:: Text shown ::
•••

[plt-scheme] ->d Performance
Yes, the -> is fine. And, so is doing the same bounds check in my own
procedure. I was surprised that the ->d was so much slower. I use contracts
regularly and was trying to expand my usage of them.
On Sat, Apr 11, 2009 at 12:46 PM, Robby Findler <robby at eecs.northwestern.edu
> wrote:
> ->d is definitely substantially slower than the other because the
> wrappers are more complex. Are you finding the performance overhead of
> the ordinary -> acceptable?
>
> Robby
>
> On Sat, Apr 11, 2009 at 1:17 PM, Doug Williams
> <m.douglas.williams at gmail.com> wrote:
> > I would like to use ->d to impose a precondition for a function. For
> > example:
> >
> > (matrix-ref
> > (->d ((matrix matrix?)
> > (i (and/c exact-nonnegative-integer? (</c (matrix-rows matrix))))
> > (j (and/c exact-nonnegative-integer? (</c (matrix-cols
> matrix)))))
> > ()
> > (result any/c)))
> >
> > or
> >
> > (matrix-ref
> > (->d ((matrix matrix?)

•••

:: Dataset entries ::
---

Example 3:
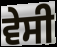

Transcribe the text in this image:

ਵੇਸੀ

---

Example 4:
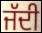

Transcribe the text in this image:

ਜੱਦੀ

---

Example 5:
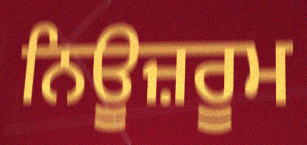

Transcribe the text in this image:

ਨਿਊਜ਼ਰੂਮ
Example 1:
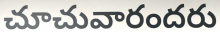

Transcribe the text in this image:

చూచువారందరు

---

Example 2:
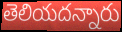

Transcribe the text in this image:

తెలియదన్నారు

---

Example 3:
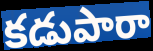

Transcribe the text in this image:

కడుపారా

•••

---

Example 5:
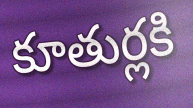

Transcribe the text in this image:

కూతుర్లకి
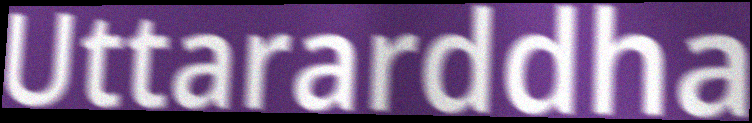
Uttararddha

•••

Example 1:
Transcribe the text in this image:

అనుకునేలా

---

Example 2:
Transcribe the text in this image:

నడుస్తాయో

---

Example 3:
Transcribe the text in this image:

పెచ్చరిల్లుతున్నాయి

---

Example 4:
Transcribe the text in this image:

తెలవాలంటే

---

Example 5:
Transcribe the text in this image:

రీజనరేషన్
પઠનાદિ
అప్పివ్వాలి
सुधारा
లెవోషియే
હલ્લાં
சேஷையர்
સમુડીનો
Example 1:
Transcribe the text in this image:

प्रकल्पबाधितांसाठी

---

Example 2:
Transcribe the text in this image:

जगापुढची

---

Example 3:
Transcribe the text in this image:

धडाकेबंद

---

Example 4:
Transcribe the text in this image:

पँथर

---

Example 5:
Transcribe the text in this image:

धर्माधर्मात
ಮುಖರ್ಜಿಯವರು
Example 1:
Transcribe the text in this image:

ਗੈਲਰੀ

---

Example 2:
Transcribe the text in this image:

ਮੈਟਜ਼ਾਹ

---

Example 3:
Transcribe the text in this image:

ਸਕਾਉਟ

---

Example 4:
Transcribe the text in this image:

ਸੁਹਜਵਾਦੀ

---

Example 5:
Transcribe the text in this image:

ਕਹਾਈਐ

•••

:: What is asked ::
In the mailing-list message about ->d performance, retype the passage starting at "On Sat, Apr 11, 2009 at 12:46" and ending at "ordinary -> acceptable?".

:: Final result ::
On Sat, Apr 11, 2009 at 12:46 PM, Robby Findler <robby at eecs.northwestern.edu
> wrote:
> ->d is definitely substantially slower than the other because the
> wrappers are more complex. Are you finding the performance overhead of
> the ordinary -> acceptable?